STATED PROBLEM:
In the excerpt on build times that follows, which steps before and after the compile and link are left out of the measured times?

EXCERPT:
-- begin --
Its important to point out a few things about this chart:

  1. The machines used over the year are identical for each OS.
  2. The times explicitly are for only compile+link of full clobber nightly mozilla-central builds. Times for doing “hg clone” beforehand, or for uploading completed builds afterwards, are explicitly excluded.
  3. Full clobber builds were measured because incremental builds take wildly different times depending on what was being changed.
  4. Nothing else is running on these machines.

Linux times wobbled for a bit, but take about the same duration, but OSX and win32 times basically doubled in the last year. Win32 went from ~1h25m to over 3hours, and then back down to 2h30mins!? OSX went from ~1h15m to >2h30m, with an expected dip as we transitioned from “PPC+intel32″ to “intel64″ to “intel64+intel32″ builds. Sure, we’ve added more code for Firefox 4.0, but I find it hard to believe that we added *that* much, and only on OSX, Win32!
-- end --
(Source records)
-- begin --
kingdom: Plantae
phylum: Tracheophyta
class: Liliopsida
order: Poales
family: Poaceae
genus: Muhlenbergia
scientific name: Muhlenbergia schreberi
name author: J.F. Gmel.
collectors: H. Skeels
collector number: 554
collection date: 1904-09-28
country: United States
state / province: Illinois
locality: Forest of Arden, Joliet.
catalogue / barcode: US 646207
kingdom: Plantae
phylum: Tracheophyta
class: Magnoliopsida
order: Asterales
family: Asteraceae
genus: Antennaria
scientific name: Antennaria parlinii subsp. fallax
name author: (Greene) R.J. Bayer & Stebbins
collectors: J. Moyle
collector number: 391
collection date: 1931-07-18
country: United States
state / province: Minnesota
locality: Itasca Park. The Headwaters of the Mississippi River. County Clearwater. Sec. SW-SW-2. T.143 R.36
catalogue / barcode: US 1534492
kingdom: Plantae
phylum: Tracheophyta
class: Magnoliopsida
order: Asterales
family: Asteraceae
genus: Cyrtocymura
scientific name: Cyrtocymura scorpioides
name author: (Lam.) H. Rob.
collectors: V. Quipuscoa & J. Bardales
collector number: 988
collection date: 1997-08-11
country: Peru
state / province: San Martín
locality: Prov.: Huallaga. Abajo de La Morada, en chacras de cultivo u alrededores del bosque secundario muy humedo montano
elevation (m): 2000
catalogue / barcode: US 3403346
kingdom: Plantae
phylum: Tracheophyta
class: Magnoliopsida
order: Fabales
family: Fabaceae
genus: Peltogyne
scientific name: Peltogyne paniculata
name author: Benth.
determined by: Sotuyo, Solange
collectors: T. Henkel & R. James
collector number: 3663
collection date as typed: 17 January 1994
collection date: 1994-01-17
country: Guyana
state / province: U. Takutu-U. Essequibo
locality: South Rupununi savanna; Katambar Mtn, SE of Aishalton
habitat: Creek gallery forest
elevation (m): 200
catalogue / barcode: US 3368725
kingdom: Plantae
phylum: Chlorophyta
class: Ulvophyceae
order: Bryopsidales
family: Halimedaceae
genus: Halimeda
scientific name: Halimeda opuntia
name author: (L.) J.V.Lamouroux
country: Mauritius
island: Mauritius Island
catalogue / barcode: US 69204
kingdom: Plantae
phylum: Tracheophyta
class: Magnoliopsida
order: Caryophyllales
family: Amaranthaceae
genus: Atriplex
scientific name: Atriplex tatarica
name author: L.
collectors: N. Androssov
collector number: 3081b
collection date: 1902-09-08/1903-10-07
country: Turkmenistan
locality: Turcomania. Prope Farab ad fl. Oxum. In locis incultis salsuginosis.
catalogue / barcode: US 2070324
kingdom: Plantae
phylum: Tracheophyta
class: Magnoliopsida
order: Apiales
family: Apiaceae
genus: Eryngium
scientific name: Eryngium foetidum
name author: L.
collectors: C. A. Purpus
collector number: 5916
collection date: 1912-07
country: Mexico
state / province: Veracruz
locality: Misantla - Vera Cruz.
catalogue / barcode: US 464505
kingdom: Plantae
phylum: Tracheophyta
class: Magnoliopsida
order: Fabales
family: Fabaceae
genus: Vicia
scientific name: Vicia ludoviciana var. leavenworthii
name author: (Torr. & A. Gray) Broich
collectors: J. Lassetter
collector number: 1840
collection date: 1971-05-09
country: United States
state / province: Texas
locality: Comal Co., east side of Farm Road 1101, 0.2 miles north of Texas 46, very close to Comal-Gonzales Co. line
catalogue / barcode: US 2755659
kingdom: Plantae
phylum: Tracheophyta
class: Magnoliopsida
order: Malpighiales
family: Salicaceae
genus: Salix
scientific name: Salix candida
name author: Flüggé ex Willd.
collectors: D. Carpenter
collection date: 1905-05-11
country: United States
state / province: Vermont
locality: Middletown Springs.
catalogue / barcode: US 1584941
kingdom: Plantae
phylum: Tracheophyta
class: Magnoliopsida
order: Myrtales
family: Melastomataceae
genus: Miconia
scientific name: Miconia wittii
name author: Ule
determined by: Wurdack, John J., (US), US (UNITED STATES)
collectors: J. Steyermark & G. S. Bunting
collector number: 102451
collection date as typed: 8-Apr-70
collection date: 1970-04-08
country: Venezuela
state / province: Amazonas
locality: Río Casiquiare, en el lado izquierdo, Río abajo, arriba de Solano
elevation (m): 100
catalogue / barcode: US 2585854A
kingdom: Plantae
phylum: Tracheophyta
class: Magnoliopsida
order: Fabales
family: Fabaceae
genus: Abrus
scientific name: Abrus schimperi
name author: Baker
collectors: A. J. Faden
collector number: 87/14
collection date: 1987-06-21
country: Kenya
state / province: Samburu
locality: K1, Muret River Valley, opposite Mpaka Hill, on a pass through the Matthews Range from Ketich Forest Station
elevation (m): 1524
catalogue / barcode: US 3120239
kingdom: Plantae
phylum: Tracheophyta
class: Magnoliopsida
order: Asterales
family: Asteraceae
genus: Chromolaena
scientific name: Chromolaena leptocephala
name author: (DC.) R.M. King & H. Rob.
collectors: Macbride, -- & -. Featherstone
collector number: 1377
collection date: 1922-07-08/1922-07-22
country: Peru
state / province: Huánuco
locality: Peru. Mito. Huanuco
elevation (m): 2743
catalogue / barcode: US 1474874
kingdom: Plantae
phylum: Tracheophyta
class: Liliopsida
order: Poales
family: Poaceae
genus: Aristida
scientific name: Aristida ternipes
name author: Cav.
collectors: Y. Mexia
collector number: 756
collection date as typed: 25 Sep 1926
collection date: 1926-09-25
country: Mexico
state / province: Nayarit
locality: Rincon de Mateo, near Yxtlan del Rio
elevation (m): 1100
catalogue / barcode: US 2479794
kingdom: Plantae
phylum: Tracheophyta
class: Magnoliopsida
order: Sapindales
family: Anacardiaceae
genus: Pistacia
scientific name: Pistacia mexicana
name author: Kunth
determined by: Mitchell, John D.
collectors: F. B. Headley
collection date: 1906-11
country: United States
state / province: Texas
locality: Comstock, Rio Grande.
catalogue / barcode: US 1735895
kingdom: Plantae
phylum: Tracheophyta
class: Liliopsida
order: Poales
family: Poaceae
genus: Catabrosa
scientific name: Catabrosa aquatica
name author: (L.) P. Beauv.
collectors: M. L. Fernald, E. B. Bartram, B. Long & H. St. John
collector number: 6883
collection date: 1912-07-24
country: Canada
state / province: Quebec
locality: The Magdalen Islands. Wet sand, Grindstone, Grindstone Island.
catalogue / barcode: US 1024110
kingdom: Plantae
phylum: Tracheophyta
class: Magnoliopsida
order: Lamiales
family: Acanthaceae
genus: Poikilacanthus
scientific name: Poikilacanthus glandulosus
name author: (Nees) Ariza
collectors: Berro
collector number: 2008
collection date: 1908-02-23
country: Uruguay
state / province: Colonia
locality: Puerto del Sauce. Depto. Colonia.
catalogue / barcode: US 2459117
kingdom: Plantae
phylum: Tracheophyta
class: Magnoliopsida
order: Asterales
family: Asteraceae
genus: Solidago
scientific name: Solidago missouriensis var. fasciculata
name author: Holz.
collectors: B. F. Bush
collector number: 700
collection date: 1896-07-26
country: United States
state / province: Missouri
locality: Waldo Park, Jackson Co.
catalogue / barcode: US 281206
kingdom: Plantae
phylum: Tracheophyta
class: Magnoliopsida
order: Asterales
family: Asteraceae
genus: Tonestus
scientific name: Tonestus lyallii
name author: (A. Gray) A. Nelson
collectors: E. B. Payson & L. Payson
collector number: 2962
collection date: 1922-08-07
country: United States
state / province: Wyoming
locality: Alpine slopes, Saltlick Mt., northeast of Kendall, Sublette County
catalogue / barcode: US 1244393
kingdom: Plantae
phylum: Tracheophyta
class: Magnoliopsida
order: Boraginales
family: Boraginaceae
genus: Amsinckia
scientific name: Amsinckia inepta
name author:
-- end --
EXERCISE ANSWER:
Running "hg clone" beforehand and uploading the completed builds afterwards.